■ **Page excerpt**
'''

# OMG, look at Bucky's face!!!



## lovesophie (Jan 28, 2008)

http://www.petfinder.com/petnote/displaype...?petid=11471308

This boy must be tiny! It says he's only a pound! :shocked: 

He's six years old, but look at him. He's got that puppy face. So adorable. :wub:


----------



## mimi2 (Mar 29, 2005)

That can't be right, could it? I wouldn't think a dog that small could survive... He is a little doll baby! :wub2: 

Weren't you the one that said you weren't gonna go on Petfinder anymore?!  I know - it's hard to stay away!!


----------



## pebble's mama (Jun 1, 2008)

Oh my!! What a tiny little guy he must be! I can't imagine a six year old malt being only one pound. He does have a sweet little face though :wub:


----------



## mimi2 (Mar 29, 2005)

It wasn't you...it was another member! Sorry!


----------



## Ladysmom (Oct 19, 2004)

I'm sure the weight is a typo. It looks like they forgot to put the number before "pound".


----------



## Cosy (Feb 9, 2006)

Yes, I agree with Marj. I think they omitted the number but
he must be small.......and he's very cute. I'm sure he won't
be alone for long.

'''

■ **What is needed**
Could you return the stretch of the forum thread about Bucky from "That can't be" through "(Jun 1, 2008)"? The records that follow come from a separate source.

■ **Exercise data**
'''

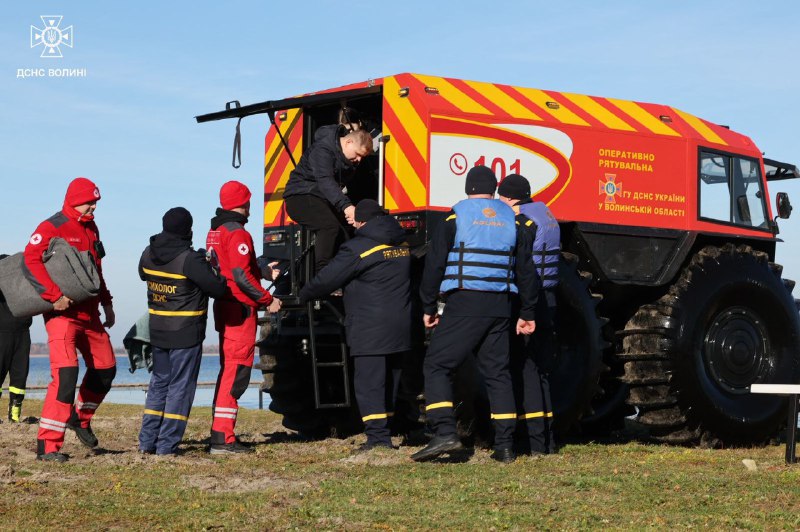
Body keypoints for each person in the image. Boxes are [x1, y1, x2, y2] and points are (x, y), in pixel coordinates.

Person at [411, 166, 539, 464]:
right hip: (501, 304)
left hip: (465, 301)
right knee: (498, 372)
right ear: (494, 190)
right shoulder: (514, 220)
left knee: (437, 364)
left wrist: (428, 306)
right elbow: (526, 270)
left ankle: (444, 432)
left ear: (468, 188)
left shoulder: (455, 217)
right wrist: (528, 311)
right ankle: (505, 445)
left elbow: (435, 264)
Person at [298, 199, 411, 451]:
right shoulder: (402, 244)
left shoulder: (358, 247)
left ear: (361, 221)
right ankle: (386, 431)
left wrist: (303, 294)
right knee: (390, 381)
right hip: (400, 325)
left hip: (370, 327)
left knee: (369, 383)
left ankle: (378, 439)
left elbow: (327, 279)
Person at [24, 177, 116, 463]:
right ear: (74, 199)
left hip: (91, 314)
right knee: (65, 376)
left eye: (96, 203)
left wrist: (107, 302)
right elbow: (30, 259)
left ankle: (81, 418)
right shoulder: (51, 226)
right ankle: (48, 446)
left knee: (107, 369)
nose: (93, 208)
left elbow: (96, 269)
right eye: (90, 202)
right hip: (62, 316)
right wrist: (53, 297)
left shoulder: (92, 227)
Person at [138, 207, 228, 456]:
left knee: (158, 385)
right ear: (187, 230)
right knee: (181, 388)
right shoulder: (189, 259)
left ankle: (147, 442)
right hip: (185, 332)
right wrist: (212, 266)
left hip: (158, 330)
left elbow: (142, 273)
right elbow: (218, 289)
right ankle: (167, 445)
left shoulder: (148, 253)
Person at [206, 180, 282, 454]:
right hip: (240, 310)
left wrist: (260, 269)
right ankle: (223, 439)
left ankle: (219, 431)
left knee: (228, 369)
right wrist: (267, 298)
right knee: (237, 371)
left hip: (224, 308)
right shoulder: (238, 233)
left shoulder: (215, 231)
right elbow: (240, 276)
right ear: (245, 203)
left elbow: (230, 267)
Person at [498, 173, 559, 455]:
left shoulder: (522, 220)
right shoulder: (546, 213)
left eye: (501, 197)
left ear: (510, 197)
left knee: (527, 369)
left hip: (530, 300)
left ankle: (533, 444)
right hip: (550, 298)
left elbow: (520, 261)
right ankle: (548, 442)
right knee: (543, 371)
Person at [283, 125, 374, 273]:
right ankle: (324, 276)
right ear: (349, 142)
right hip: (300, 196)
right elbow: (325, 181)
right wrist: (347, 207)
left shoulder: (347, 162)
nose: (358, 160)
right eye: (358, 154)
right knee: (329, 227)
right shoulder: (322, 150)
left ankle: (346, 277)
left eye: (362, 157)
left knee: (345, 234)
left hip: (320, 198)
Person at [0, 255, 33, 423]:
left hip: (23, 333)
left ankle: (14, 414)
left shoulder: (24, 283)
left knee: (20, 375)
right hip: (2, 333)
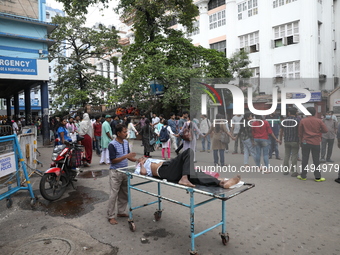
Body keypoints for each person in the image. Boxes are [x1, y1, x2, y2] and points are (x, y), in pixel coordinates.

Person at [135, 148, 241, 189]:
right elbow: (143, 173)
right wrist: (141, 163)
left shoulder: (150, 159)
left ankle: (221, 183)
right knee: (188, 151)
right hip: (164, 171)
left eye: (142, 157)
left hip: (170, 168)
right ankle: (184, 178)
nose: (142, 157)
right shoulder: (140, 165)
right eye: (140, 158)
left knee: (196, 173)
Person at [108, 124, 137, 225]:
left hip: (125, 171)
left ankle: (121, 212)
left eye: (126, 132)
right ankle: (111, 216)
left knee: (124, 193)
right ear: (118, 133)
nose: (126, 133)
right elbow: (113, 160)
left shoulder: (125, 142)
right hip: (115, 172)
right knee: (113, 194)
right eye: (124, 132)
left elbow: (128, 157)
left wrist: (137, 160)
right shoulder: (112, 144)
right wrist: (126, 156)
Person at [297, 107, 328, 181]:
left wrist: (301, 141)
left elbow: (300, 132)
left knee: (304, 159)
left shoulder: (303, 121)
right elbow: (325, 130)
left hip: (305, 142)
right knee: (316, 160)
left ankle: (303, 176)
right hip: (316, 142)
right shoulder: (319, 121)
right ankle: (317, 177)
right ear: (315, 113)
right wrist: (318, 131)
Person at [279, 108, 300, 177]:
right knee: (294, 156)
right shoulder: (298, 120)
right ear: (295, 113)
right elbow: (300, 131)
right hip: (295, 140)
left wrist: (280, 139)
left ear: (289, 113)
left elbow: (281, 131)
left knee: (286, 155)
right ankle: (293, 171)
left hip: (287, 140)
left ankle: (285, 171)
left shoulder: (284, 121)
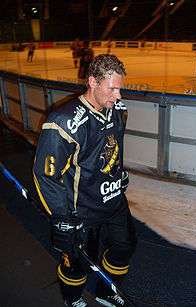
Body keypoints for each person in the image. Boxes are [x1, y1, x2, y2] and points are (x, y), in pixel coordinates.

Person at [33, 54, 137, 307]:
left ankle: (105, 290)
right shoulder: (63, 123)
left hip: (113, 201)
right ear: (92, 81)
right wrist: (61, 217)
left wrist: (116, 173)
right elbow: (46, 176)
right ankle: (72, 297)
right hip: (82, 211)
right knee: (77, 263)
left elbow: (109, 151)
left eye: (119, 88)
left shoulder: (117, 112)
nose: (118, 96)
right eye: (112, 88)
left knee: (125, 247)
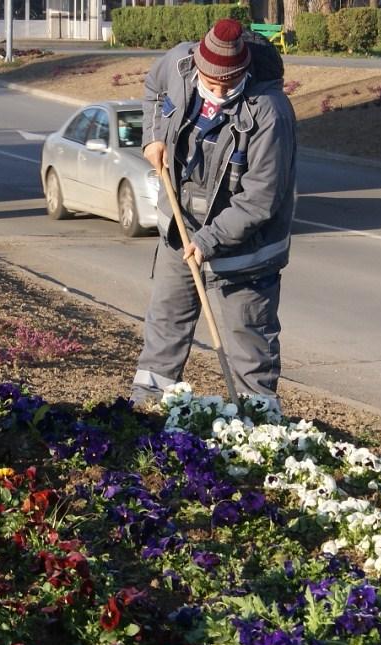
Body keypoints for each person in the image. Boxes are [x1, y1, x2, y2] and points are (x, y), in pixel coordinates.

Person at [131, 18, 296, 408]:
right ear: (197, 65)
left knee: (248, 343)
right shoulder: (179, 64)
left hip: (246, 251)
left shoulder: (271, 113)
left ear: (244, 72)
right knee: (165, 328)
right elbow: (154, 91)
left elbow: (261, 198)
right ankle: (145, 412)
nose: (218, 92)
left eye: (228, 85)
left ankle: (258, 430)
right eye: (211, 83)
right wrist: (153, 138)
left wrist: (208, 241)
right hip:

'''

■ **Answer to this exercise**
That can't be right, could it? I wouldn't think a dog that small could survive... He is a little doll baby! :wub2: 

Weren't you the one that said you weren't gonna go on Petfinder anymore?!  I know - it's hard to stay away!!


----------



## pebble's mama (Jun 1, 2008)